▶ _Instructions to follow_: Please print the stretch of the game reviews below from "I was playing" through "detailed verdicts anyway.", word for word.

▶ _Reading text_:
----

I was playing a bunch of different little games recently, with a common (if stretched) theme of city builders. I thought I’d give some quick reviews here to share my thoughts – they all had things to like. Giving the verdict on the same line as the title to avoid suspense, since I’m not giving detailed verdicts anyway.

Banished 🙂

Banished Screenshot

This game is a real city builder, a pre-industrial setting with roads and houses and people, farms and smiths and tailors. Honestly, I found the difficulty level to be quite unforgiving and the tutorials didn’t really help. But that’s the best feature in this game, that it has a high degree of realism and that’s where the unforgiving nature comes from. I like how it’s set in lower Norway (or Canada, based on the length of the snow season), an excellent and challenging place to live pre-industrial age. Neglect food, or warmth during winter, and the effects devastate your community. Since I don’t know how to scale back, which is probably more me than the game, that’s game over. I couldn’t keep playing that town after I filled the graveyards with starving children, the scale is just right for individual deaths to count while still reaching a city size ‘statistical’ feeling by the end.

My difficulties were almost certainly caused by attempting to scale up too fast (encouraging breeding with empty houses – not 100% realistic but at least people don’t just “appear”) and not adequately provisioning for the numbers. Food was always a struggle that I could generally keep on top of, but scaling firewood up to dozens of wooden houses seemed to be an endless task. I may need to upgrade to warmer stone houses, but that’s so expensive and slow that it wouldn’t fit my desired rate of expansion. It’s good to see a game where you really need finesse and can’t just win by scale, even if that’s not my style.

Weak points included the scant tutorials. For some reason the peasants never fully harvested my farms after the early game, leading to frequent famines as the crops they needed withered on the vine. I played the farming tutorial to try and figure out what I was missing, it didn’t help. I also never understood the point of an education. The first game I played, the schoolhouse was the first building to go up and it was the center of town. Second game I realized that I want more laborers in order to build a settlement; can’t grow as fast when they take years off work to get an education. There’s definitely an interesting realistic trade-off to be made here, but without a quantified value for an education (do some jobs need it? does it make you a faster farmer?) it’s hard to justify no matter how much I want to give those kids an education.

----

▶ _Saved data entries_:

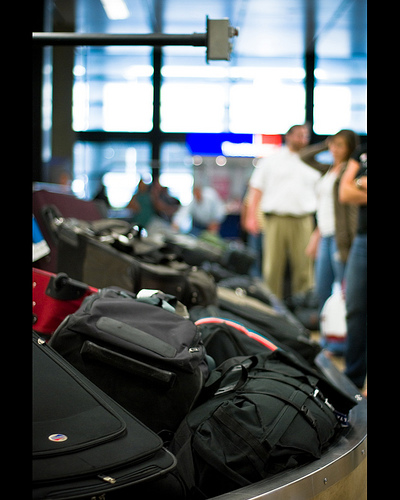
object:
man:
[242, 124, 321, 302]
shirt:
[248, 144, 326, 219]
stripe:
[189, 316, 279, 356]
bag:
[188, 303, 361, 433]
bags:
[33, 332, 176, 499]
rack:
[178, 393, 366, 499]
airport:
[32, 1, 368, 499]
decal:
[46, 424, 71, 451]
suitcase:
[32, 354, 168, 492]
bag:
[168, 352, 345, 497]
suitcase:
[35, 265, 99, 353]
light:
[96, 0, 132, 22]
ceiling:
[72, 0, 365, 32]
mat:
[33, 335, 128, 456]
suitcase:
[48, 290, 212, 447]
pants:
[261, 211, 317, 309]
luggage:
[32, 264, 101, 337]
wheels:
[47, 269, 73, 294]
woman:
[309, 126, 349, 334]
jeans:
[309, 236, 350, 308]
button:
[224, 21, 242, 41]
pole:
[32, 31, 207, 49]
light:
[157, 67, 305, 135]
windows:
[99, 61, 312, 133]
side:
[245, 434, 368, 500]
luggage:
[32, 326, 193, 499]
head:
[283, 124, 313, 153]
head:
[325, 127, 355, 164]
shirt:
[312, 170, 341, 239]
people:
[306, 131, 360, 329]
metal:
[313, 385, 335, 416]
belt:
[237, 366, 331, 413]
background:
[32, 2, 365, 275]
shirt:
[333, 162, 359, 258]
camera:
[206, 14, 239, 65]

----

▶ _Exercise response_:
I was playing a bunch of different little games recently, with a common (if stretched) theme of city builders. I thought I’d give some quick reviews here to share my thoughts – they all had things to like. Giving the verdict on the same line as the title to avoid suspense, since I’m not giving detailed verdicts anyway.